Saman Pathak, former CPM Rajya Sabha MP and state secretariat member echoed Wattar. “We looked at...the working class but probably failed in addressing the ethnic issue. We tried a holistic approach by looking at the working class,” said Pathak.

As if they regretted their opposition to Gorkhaland in 1986, Pathak said they were against the “political” tussle with GNLF then. “After three years (1988 when DGHC was formed) we were accommodating (to the GNLF),” said Pathak.

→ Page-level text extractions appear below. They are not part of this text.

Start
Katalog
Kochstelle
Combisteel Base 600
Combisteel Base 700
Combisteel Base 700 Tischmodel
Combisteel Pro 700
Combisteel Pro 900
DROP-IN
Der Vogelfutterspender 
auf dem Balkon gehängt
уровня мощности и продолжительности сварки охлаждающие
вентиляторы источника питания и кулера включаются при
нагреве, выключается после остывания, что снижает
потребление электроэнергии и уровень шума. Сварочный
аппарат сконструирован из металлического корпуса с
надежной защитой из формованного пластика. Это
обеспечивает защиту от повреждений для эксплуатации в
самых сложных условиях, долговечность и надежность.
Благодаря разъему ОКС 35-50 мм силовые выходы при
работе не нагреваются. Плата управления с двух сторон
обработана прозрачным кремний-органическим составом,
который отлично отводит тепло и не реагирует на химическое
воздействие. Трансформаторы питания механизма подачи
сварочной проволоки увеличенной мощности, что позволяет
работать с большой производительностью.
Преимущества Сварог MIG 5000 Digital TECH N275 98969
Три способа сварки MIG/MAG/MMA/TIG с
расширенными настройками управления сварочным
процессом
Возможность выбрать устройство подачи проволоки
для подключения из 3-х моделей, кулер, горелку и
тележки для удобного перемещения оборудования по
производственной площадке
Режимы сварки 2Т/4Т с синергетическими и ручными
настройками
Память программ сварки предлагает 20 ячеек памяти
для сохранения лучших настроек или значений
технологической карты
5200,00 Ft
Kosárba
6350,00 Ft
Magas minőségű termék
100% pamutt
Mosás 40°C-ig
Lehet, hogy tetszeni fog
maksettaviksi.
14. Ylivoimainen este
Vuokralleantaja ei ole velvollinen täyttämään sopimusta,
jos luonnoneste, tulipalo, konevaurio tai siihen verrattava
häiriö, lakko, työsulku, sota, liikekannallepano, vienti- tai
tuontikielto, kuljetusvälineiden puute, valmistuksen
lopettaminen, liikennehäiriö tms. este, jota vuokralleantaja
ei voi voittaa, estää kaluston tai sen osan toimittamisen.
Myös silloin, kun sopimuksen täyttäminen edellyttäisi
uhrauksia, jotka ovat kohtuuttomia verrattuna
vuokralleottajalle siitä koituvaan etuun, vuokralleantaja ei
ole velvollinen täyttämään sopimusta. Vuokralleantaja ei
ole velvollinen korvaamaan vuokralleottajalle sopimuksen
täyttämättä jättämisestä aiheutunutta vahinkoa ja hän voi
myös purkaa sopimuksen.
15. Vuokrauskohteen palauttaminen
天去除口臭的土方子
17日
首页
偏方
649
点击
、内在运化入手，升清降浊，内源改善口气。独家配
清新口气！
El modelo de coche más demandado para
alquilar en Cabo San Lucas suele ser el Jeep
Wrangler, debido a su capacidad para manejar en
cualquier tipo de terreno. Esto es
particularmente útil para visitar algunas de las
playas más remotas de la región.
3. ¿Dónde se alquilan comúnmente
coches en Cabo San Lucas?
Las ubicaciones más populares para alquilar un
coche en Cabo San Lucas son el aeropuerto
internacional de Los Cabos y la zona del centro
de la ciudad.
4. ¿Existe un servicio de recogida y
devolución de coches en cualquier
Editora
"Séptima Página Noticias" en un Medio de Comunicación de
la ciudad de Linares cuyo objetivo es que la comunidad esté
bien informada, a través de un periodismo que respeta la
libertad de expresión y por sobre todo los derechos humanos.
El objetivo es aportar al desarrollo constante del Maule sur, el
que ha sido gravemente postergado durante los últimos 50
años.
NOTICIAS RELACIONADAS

Leaders also traced the history of communists in Darjeeling hills, recalling that in 1943, Communist leader Sushil Chatterjee tied up with the fiery Ratanlal Brahmin, who was later elected to the Bengal provisional Assembly in 1946.

For decades, communists were a force to reckon with in the hills as they could unite tea garden workers against the British. The party’s slide started from 1986 when the GNLF raised the Gorkhaland issue which the CPM vehemently opposed. In the 2019 elections, CPM candidate Saman Pathak polled only 0.6 per cent of the total votes cast in the three hill Assembly segments of Darjeeling, Kalimpong and Kurseong.

“In 1986, we had 8,000 party members. It went down to 102 in 1996 (when the breakaway CPRM was formed). Today, we have 400-odd members,” said Wattar.

As Bengal heads toward another election , the CPM leaders’ collective admission about the mistake in the hills hints at the party trying to start afresh with the realisation that they cannot ignore ethnic politics anymore.

Pathak said that despite being against the formation of Gorkhaland, they were raising ethnic issues. “We were the ones to support the demand for the inclusion of Nepali language in the 8th Schedule of the Constitution. We are demanding linguistic minority status for Nepali,” said Pathak.

The CPM said that the “political permanent solution” that is being talked about in the hills could not be anything different from the autonomous body the party had talked about since 1955.